## Fragmento citado
|---|

Entonces le hice la parada al CREE-Madero y el shock de volver a la escuela en un abrir y cerrar de ojos me hizo dar un paso hacia atrás.

"La Sociedad del U-2 sobre Ruedas" me recibía con los brazos abiertos en uno de mis momentos de mayor ofuscación desde que habíamos estrenado el plantel unas semanas atrás.

La primera e inevitable escala la conformaban Patrick, Armas y "Chinto", correligionarios míos en el Quinto "F" y quienes iban muertos de risa justo a la mitad del autobús echando desmadre como solían hacerlo... Como no podía pasarme por debajo de los asientos, pues me resigné a ser víctima de alguna de las bromas de Armas al tratar de pasar.

El autobús iba muy lleno y el "hacer espacio" para los demás fue mi estratagema para moverme poco a poco y ponerme a salvo de mis compañeros lo antes posible.

Sin embargo, apenas avancé unos centímetros y fui recibido por Gallardo, otro de mis compañeros de grupo, que solía hacer preguntas existenciales que desafiaban el entendimiento del más elevado de los filósofos bachilleres... Después de la segunda, me pregunté si no habría sido mejor opción quedarme a ser víctima de Armas metros atrás.

|---|

## Tareas
a) Reduce a una lista breve el párrafo del fragmento que comienza «La primera e inevitable escala» y conserva sus hechos principales.
b) Retoma el relato del viaje en autobús después de su última oración y continúalo.

## Registros proporcionados
|---|

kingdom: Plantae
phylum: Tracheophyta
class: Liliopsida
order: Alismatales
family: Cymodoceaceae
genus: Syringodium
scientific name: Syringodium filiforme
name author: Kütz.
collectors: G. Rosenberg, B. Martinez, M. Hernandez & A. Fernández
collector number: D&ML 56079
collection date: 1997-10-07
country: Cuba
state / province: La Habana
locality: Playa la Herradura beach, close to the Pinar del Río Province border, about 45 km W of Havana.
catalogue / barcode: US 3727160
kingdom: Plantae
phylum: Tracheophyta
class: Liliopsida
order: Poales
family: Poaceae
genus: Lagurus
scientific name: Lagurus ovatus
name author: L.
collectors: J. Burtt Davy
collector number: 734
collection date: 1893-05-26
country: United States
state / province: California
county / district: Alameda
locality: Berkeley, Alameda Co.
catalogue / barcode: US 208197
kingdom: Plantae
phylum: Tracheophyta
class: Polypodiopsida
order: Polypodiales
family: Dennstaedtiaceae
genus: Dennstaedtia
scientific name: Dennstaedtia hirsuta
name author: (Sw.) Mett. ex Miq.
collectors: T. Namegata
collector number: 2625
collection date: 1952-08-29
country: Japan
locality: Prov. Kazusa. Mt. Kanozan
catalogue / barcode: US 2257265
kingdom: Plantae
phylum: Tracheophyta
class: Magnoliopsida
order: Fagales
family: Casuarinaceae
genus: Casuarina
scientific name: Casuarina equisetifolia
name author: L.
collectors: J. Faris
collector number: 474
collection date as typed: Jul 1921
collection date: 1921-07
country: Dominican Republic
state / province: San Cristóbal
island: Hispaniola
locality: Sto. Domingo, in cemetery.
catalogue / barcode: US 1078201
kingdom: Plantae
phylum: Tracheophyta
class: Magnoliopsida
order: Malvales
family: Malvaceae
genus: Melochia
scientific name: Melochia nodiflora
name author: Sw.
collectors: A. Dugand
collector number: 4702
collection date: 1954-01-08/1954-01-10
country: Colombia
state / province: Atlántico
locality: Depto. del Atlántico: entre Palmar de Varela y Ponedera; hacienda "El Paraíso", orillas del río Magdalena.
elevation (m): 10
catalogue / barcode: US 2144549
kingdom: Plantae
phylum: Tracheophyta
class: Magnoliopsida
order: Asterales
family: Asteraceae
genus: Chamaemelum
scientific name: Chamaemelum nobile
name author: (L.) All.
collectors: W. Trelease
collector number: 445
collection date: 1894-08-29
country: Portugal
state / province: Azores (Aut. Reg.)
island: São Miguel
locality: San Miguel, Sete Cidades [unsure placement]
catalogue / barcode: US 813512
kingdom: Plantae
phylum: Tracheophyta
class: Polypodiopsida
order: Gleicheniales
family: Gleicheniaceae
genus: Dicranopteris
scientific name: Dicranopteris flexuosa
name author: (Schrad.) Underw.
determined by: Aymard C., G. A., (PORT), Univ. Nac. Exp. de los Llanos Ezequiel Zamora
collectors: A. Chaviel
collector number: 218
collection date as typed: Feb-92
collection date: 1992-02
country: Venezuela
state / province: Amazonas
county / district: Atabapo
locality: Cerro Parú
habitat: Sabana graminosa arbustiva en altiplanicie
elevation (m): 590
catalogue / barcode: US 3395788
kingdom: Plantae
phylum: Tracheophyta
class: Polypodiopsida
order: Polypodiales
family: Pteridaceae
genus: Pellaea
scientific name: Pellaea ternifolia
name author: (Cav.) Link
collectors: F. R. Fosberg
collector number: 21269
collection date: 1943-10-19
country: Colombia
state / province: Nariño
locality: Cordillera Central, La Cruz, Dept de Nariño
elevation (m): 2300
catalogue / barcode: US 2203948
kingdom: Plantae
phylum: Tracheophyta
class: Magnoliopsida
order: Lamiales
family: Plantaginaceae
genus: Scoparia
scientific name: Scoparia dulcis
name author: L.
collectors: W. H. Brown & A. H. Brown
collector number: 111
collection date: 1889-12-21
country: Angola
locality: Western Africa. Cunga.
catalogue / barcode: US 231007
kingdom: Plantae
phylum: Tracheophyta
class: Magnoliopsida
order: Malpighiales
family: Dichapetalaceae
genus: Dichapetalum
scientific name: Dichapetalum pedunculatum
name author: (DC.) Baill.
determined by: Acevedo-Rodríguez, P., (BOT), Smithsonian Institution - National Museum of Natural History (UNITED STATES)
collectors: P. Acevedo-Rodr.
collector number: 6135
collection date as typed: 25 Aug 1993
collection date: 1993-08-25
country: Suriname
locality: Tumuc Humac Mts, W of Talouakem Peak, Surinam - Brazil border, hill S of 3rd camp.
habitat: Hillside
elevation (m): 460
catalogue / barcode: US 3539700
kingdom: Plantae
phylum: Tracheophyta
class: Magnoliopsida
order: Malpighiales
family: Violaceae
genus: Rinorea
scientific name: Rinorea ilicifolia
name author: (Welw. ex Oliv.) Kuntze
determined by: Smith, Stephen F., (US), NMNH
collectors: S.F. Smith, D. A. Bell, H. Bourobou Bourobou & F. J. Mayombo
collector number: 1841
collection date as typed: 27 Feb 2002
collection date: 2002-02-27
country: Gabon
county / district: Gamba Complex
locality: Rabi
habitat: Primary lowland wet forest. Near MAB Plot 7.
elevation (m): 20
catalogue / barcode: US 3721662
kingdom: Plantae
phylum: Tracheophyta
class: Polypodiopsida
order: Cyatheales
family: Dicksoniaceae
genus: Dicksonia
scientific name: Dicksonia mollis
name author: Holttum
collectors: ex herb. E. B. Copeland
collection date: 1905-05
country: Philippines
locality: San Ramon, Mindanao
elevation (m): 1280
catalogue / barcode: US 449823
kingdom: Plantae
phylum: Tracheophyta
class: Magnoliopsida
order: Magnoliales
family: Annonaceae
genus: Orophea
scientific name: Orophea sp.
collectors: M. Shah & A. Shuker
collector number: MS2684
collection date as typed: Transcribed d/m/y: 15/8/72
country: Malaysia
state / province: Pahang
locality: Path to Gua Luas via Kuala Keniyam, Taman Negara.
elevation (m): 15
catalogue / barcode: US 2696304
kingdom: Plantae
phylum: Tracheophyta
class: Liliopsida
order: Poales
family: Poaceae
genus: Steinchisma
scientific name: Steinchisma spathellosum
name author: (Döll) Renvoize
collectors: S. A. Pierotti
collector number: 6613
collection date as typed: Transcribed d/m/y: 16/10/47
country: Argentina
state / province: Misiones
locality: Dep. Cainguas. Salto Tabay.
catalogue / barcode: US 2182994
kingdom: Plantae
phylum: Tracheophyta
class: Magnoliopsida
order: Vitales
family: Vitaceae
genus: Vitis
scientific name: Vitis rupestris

|---|

## Respuestas
a)
- La primera escala eran Patrick, Armas y "Chinto", compañeros del Quinto "F" de quien narra.
- Iban a la mitad del autobús, muertos de risa y echando desmadre, como solían.
- Al no poder pasar por debajo de los asientos, quien narra se resignó a sufrir alguna broma de Armas al pasar.

b)
Traté de zafarme de la situación y di un pasito hacia un costado y ahí sí que me di un manotazo en la frente, porque quedé ¡justo enfrente de Gabriela!, como si algún astro con muy poca madre hubiera hecho magia para que, luego del chasco en el juego de voleibol, sus horarios coincidieran con los míos, con mi caminata por el río y todo para que nos topáramos de nueva cuenta en el "Madero". Por supuesto, al verme se activó su pose de dignidad e indiferencia a la que ya estaba tan acostumbrado. 

Luego de pensar en aventarme por una de las ventanas del camión, que en aquellos días aún servían, preferí solamente pararme justo atrás de ella para no tener chance alguno de que entrara en mi campo visual.

Justo acababa de hacer mi maniobra cuando levanté la vista y como una aparición, en mis narices apareció ¡Concha!...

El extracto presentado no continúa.